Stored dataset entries

◇ ◇ ◇ ◇

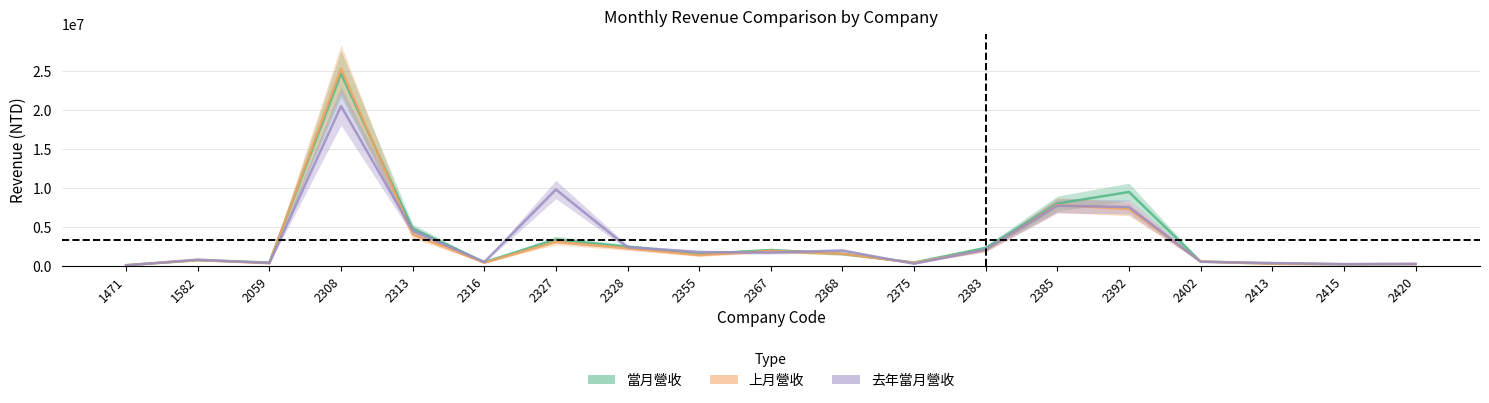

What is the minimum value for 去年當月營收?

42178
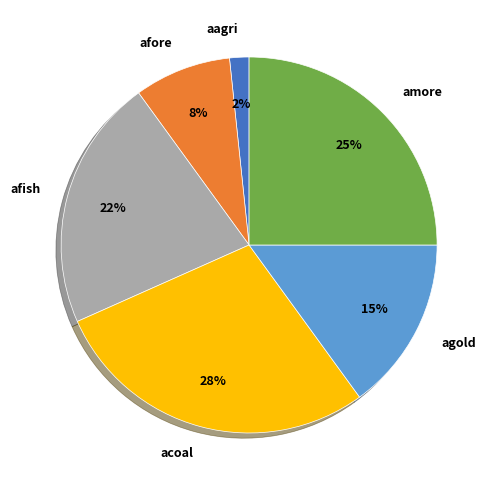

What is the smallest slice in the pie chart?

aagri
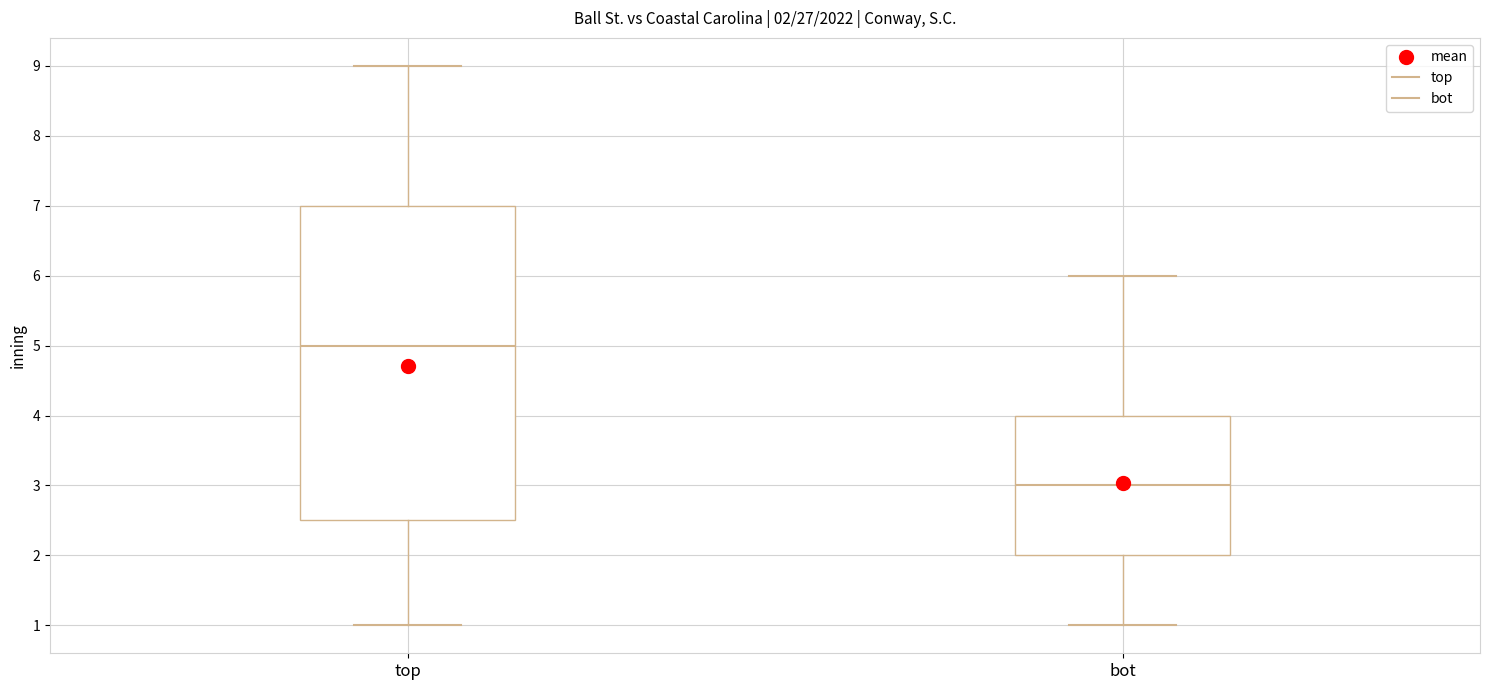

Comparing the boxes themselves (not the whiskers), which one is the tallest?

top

◇ ◇ ◇ ◇

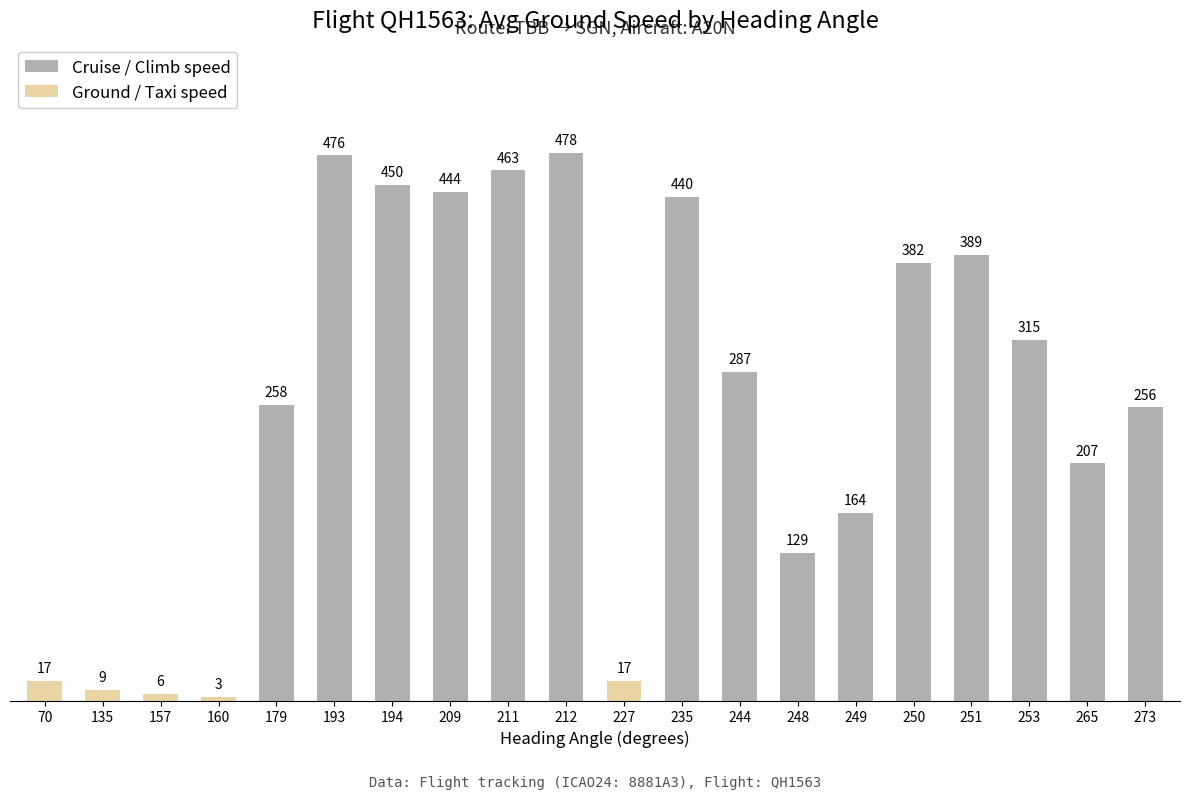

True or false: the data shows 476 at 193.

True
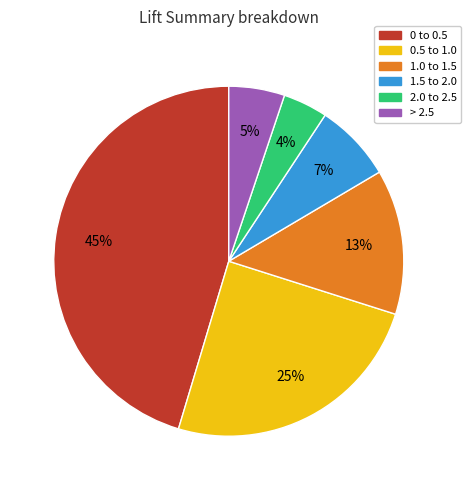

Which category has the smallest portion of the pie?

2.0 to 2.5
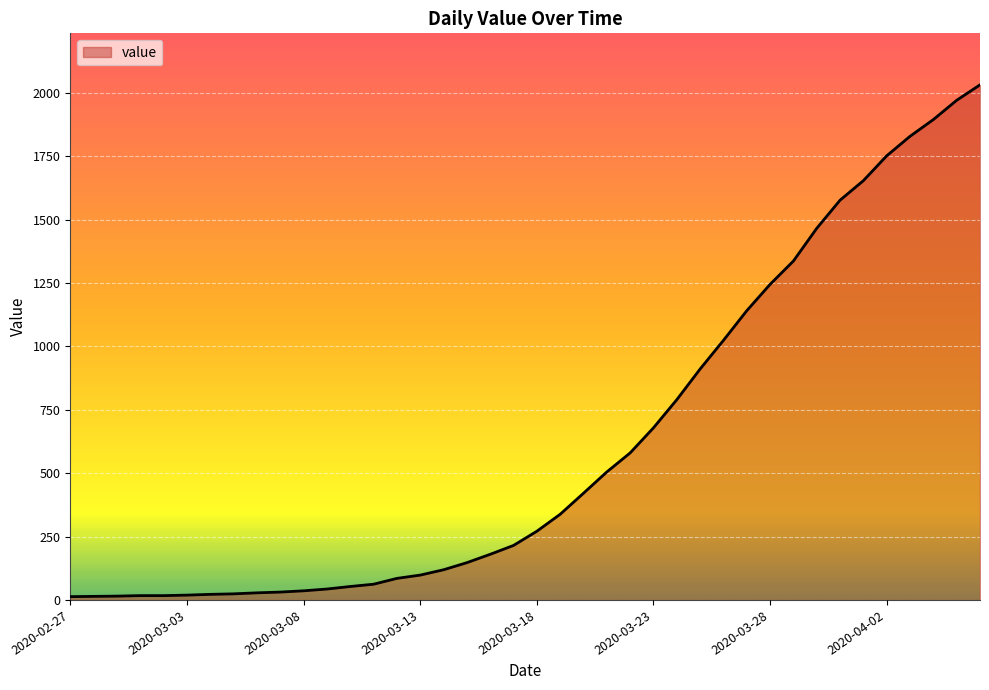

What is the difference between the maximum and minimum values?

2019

◇ ◇ ◇ ◇

Aim of the task: Repeat the entries from the line with "What is the smallest slice in the pie chart?" through the line with "Comparing the boxes", omitting the pictures.

Result:
What is the smallest slice in the pie chart?

aagri

Comparing the boxes themselves (not the whiskers), which one is the tallest?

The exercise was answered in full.